DGB gedenkt am Antikriegstag der Opfer des Todesmarsches in Neunburg v.W.
Friedensfähig statt kriegstüchtig
Am 1. September 2026 fand auf dem KZ-Gedenkfriedhof am Plattenberg in Neunburg vorm Wald die traditionelle Antikriegstag-Veranstaltung des Deutschen Gewerkschaftsbundes statt. Seit 1957 erinnert der DGB an diesem Tag an den Beginn des Zweiten Weltkriegs am 1. September 1939 und mahnt zum Frieden.
Ein Ort des Erinnerns
Der Gedenkfriedhof am Plattenberg ist die letzte Ruhestätte von 615 Opfern des Todesmarsches, der im April 1945 von Häftlingen des KZ Flossenbürg in Richtung Dachau getrieben wurde. Als der Marsch am 21. April 1945 Neunburg vorm Wald erreichte, brachten Menschen aus der Bevölkerung den entkräfteten Häftlingen Kartoffeln und Wasser – und wurden dafür von SS-Wachmannschaften mit dem Erschießen und Erschlagen von 160 Menschen "beantwortet". Zwei Tage später befreiten amerikanische Truppen das KZ Flossenbürg. 1946/47 entstand am Plattenberg einer der größten Gräberfelder für KZ-Opfer außerhalb eines Lagergeländes in ganz Bayern – bis heute ohne Namen für die meisten der 615 Toten.
Die Ansprache
Die diesjährige Ansprache hielt die DGB-Regionssekretärin Katja Ertl aus Regensburg. Sie erinnerte daran, dass die deutsche Gewerkschaftsbewegung den Antikriegstag nicht aus abstrakter Friedensliebe, sondern aus eigener bitterer Erfahrung begeht: Gewerkschafterinnen und Gewerkschafter gehörten 1933 zu den ersten Verfolgten des NS-Regimes.
Ertl machte auch auf die anhaltende Bedrohung durch Antisemitismus aufmerksam: Die Recherche- und Informationsstelle Antisemitismus registrierte für 2025 bundesweit 8.725 antisemitische Vorfälle – im Schnitt 24 pro Tag und damit weiterhin auf dem höchsten Stand seit Beginn der Erhebung.

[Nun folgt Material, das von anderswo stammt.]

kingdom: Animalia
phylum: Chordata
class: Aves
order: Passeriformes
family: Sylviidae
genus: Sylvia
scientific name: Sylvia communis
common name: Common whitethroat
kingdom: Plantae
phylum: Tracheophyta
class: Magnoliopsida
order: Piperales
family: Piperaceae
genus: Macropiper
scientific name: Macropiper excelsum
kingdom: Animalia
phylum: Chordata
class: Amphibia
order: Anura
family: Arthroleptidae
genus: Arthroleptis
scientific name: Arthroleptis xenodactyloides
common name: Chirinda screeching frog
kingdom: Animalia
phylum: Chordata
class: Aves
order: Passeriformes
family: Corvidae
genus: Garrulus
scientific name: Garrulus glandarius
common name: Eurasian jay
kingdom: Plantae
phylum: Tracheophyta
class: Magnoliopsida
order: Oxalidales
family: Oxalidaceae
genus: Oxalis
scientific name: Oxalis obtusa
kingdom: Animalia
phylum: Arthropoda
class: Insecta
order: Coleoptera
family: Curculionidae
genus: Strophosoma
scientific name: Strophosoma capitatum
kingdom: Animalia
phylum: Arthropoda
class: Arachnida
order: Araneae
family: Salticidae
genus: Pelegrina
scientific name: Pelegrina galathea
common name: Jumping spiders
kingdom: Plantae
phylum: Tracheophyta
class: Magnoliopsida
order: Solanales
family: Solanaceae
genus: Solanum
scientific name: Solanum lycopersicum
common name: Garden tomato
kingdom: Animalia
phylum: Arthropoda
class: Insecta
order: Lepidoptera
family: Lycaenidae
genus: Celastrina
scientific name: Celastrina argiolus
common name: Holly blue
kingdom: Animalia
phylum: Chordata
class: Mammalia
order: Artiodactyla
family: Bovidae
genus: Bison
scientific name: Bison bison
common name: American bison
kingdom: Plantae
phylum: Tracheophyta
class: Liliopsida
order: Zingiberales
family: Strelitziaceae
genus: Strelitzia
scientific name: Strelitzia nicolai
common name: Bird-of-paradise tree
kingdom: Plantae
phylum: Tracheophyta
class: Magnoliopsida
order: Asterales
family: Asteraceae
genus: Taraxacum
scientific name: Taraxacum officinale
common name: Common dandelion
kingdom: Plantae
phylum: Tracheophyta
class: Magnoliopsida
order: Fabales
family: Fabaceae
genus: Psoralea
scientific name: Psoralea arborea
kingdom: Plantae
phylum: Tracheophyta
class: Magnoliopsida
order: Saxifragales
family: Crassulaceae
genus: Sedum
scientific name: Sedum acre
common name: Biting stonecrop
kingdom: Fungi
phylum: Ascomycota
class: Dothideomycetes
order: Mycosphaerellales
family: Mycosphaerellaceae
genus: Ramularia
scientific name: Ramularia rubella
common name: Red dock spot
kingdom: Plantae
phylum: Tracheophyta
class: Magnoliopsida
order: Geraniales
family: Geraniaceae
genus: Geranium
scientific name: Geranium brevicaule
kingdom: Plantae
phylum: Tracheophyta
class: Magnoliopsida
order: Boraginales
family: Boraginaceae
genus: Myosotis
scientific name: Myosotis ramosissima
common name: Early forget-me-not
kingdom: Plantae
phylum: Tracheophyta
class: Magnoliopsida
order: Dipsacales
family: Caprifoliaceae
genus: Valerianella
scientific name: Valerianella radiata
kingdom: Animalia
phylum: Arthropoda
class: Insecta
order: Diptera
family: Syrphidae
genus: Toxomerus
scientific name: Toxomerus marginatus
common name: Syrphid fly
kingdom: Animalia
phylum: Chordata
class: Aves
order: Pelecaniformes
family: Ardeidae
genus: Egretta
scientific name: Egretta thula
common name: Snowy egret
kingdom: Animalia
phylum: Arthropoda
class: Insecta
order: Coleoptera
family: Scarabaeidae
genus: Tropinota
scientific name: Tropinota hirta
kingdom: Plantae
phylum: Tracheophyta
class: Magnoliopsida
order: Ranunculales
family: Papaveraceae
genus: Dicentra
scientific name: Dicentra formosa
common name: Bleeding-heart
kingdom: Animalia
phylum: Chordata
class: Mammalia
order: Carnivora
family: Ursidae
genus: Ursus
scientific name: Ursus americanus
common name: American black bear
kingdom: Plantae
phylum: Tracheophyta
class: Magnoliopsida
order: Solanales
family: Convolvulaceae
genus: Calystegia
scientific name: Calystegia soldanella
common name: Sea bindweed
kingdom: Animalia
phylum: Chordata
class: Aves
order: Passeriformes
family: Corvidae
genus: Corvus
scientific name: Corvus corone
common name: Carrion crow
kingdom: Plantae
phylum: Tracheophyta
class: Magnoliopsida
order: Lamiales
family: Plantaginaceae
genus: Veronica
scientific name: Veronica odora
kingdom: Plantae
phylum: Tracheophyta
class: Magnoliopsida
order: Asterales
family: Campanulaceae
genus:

Besonders im rechtsextremen Spektrum seien so viele Vorfälle gezählt worden wie nie zuvor. „Wachsamkeit gegen Antisemitismus ist keine Nebensache, sie ist Teil unseres gewerkschaftlichen Auftrags", so Ertl.
Mit Blick auf das Weltgeschehen – Krieg in der Ukraine, im Nahen Osten und im Sudan – bekräftigte sie die diesjährige DGB-Erklärung zum Antikriegstag unter dem Motto „Friedensfähig statt kriegstüchtig! Gemeinsam für Völkerverständigung, soziale Gerechtigkeit und eine Welt ohne Krieg". Der DGB fordert von der Bundesregierung:
- Einen Verteidigungshaushalt, der sich nicht an einer starren Fünf-Prozent-Zielvorgabe der NATO orientiert und nicht zu Kürzungen bei sozialer Sicherung, Bildung und klimaneutraler Modernisierung führt
- Eine strikt kontrollierte, transparente Rüstungsexportpolitik
- Den Verzicht auf die Stationierung neuer US-Mittelstreckenwaffen in Deutschland
- Die Ablehnung eines verpflichtenden Wehrdienstes oder anderer Pflichtdienste
„Wir wollen nicht kriegstüchtig sein. Wir wollen friedensfähig sein", brachte Ertl die Position der Gewerkschaften auf den Punkt – verbunden mit dem Hinweis, dass Sicherheit vor allem durch soziale Gerechtigkeit, zivile Konfliktbearbeitung und Diplomatie entsteht, nicht allein militärisch.
Bezug zur Oberpfalz
Ertl stellte auch den Bezug zur Region her: Wenn Rüstungshaushalte wachsen, während bei Rente, Pflege, Krankenhäusern und beruflicher Bildung gespart wird, bekämen das die Beschäftigten in den Betrieben vor Ort – in Regensburg, Schwandorf, Amberg, Cham und Neumarkt – unmittelbar zu spüren. Gewerkschaftliches Engagement für den Frieden sei deshalb kein Nebenschauplatz zum Einsatz für gute Arbeit und einen starken Sozialstaat, sondern „derselbe Kampf".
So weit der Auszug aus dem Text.